Exercise =
The answer is to be an exact copy of the lines below running from the line with "Barety hnědá Bamboo 507 Mahogany Kangol" down to the line with "U njoha me Ipeshkvin", both ends included, and nothing more.

Data for this task =
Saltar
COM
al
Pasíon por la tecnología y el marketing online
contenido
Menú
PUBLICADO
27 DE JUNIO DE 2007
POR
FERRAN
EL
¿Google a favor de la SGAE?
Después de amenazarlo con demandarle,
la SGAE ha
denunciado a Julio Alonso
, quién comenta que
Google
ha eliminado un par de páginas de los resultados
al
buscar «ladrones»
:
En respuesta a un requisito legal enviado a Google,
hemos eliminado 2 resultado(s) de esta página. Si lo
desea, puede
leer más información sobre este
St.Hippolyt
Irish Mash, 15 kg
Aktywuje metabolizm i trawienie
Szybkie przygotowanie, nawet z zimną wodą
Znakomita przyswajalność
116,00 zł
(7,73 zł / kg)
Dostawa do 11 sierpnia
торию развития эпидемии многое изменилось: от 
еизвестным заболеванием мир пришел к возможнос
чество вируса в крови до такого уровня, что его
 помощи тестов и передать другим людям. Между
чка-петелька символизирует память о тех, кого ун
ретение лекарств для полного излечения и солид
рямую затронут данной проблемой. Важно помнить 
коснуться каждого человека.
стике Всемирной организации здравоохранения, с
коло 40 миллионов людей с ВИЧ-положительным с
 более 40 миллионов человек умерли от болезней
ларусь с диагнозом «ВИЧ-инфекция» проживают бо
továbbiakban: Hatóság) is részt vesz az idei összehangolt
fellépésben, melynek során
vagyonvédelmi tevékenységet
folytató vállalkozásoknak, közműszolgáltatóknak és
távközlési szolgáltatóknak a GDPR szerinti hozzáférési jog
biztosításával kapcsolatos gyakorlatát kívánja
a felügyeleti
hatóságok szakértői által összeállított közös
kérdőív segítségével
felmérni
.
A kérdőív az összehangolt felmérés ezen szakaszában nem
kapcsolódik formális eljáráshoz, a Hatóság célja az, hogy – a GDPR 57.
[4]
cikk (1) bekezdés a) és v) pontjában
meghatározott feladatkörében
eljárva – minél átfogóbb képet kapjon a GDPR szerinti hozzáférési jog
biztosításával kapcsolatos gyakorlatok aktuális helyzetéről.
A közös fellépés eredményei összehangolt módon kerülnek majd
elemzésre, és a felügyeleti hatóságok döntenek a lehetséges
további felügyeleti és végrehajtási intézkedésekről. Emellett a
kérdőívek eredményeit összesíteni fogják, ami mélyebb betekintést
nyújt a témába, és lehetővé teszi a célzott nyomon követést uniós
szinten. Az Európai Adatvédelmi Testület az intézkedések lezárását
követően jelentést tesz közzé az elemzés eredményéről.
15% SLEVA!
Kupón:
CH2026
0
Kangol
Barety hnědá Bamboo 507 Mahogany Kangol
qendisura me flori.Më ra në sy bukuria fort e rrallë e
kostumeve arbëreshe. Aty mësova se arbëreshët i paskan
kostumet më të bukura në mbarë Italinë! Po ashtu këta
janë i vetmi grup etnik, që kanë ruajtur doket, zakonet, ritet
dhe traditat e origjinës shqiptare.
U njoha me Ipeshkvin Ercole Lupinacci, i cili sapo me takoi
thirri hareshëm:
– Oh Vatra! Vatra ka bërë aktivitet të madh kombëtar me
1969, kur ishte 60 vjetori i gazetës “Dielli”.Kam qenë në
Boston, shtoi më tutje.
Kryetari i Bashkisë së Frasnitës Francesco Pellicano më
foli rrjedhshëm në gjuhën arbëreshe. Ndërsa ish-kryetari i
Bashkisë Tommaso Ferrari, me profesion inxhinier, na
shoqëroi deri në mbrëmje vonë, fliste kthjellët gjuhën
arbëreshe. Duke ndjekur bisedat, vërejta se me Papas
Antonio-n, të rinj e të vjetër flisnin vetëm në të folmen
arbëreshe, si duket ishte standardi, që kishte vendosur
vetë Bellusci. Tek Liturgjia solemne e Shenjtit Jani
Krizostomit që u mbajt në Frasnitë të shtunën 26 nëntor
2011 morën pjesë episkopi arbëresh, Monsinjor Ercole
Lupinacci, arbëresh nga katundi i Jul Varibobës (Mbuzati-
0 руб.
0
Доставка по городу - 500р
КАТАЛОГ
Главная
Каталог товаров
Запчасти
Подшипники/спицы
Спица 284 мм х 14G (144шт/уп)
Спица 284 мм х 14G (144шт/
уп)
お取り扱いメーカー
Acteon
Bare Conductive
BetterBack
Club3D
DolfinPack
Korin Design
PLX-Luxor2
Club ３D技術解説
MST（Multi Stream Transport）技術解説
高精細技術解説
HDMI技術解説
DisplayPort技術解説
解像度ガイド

Solution to this problem =
Barety hnědá Bamboo 507 Mahogany Kangol
qendisura me flori.Më ra në sy bukuria fort e rrallë e
kostumeve arbëreshe. Aty mësova se arbëreshët i paskan
kostumet më të bukura në mbarë Italinë! Po ashtu këta
janë i vetmi grup etnik, që kanë ruajtur doket, zakonet, ritet
dhe traditat e origjinës shqiptare.
U njoha me Ipeshkvin Ercole Lupinacci, i cili sapo me takoi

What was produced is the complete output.